Cool Beans

“Arabica-coffee prices are at nearly their lowest point since June,” the Wall Street Journal reports, “and market conditions point to still lower prices ahead.” The Brazilians (who grow a third of the world’s coffee) are responding by storing their beans, not selling them. I just hope it’s stored somewhere dark and cool, you know, for freshness.

“But Colombia and Central American growers kicked off their harvests last month,” Journal correspondent Leslie Josephs explains, “and as the influx of supply pushes prices lower, Brazilian growers may try to sell before the prices fall too far…. The harvest in Brazil is complete, but Colombia and Central America started picking their beans last month. As those beans are harvested, growers there are expected to sell because they aren’t as well-financed as their counterparts in Brazil.”

What does this mean for us? At the supermarket, coffee bag prices have already slid somewhat—at least for Kraft (Maxwell House) and Smucker’s (Dunkin’ Donuts and Folger’s). But don’t expect serious discounts since coffee consumption has also increased, offsetting the drop. My colleague Jonathan V. Last, an avid Starbucks watcher, doesn’t expect a decline in arabica prices will translate into lower costs for the Seattle-based chain. The company has some of the priciest coffee (dairy costs are also a major factor) and conducts increases in increments after several years—with price hikes across the menu board. The rest of the coffeehouse chains tend to follow.

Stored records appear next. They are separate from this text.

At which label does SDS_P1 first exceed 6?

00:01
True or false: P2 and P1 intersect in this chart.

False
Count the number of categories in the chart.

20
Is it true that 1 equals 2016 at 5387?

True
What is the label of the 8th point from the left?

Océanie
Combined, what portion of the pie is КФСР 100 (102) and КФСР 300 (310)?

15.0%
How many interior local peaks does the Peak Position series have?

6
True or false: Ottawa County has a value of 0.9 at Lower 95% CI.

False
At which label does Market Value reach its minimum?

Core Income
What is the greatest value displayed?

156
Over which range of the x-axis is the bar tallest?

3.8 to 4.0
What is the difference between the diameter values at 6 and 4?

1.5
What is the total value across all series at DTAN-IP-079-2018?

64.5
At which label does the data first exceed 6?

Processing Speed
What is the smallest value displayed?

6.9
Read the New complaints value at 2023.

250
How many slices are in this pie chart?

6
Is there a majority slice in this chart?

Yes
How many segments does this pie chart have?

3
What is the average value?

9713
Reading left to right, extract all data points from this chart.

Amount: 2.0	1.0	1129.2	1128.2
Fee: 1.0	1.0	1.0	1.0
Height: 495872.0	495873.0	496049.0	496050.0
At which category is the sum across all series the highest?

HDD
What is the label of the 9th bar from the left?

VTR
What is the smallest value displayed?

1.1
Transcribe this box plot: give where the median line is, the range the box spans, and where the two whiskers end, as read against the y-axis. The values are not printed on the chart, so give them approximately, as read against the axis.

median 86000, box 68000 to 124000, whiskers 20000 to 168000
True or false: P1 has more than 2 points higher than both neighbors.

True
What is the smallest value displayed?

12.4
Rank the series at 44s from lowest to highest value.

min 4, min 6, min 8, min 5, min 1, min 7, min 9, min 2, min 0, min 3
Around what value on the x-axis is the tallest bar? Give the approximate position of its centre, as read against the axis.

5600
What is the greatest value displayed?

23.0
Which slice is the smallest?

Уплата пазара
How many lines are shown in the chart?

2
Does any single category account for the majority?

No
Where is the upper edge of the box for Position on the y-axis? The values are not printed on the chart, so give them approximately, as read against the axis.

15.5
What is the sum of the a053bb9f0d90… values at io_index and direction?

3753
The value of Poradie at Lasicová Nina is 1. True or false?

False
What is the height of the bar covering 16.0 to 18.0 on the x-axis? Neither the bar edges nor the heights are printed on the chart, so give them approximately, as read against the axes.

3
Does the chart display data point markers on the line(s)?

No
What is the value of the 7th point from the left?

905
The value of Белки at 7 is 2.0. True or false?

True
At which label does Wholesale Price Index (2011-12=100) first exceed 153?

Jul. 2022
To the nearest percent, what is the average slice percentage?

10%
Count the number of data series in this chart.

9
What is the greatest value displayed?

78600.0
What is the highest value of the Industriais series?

UPDATE: The Washington Post reports that Starbucks now has a coffee that costs $7. It’s called Geisha.

Photo of Trader Joe’s Smooth & Mellow Blend by Ragesoss

One thought on “Cool Beans”

  1. Presumably the Brazilians are storing green (unroasted) beans that have fairly long shelf lives. Go to the Sweet Maria’s web site to learn about beans and roasting. Home roasting is actually easier than you might think and gives your great fresh coffee at home for much less than you pay for beans at say Whole Foods or Starbucks.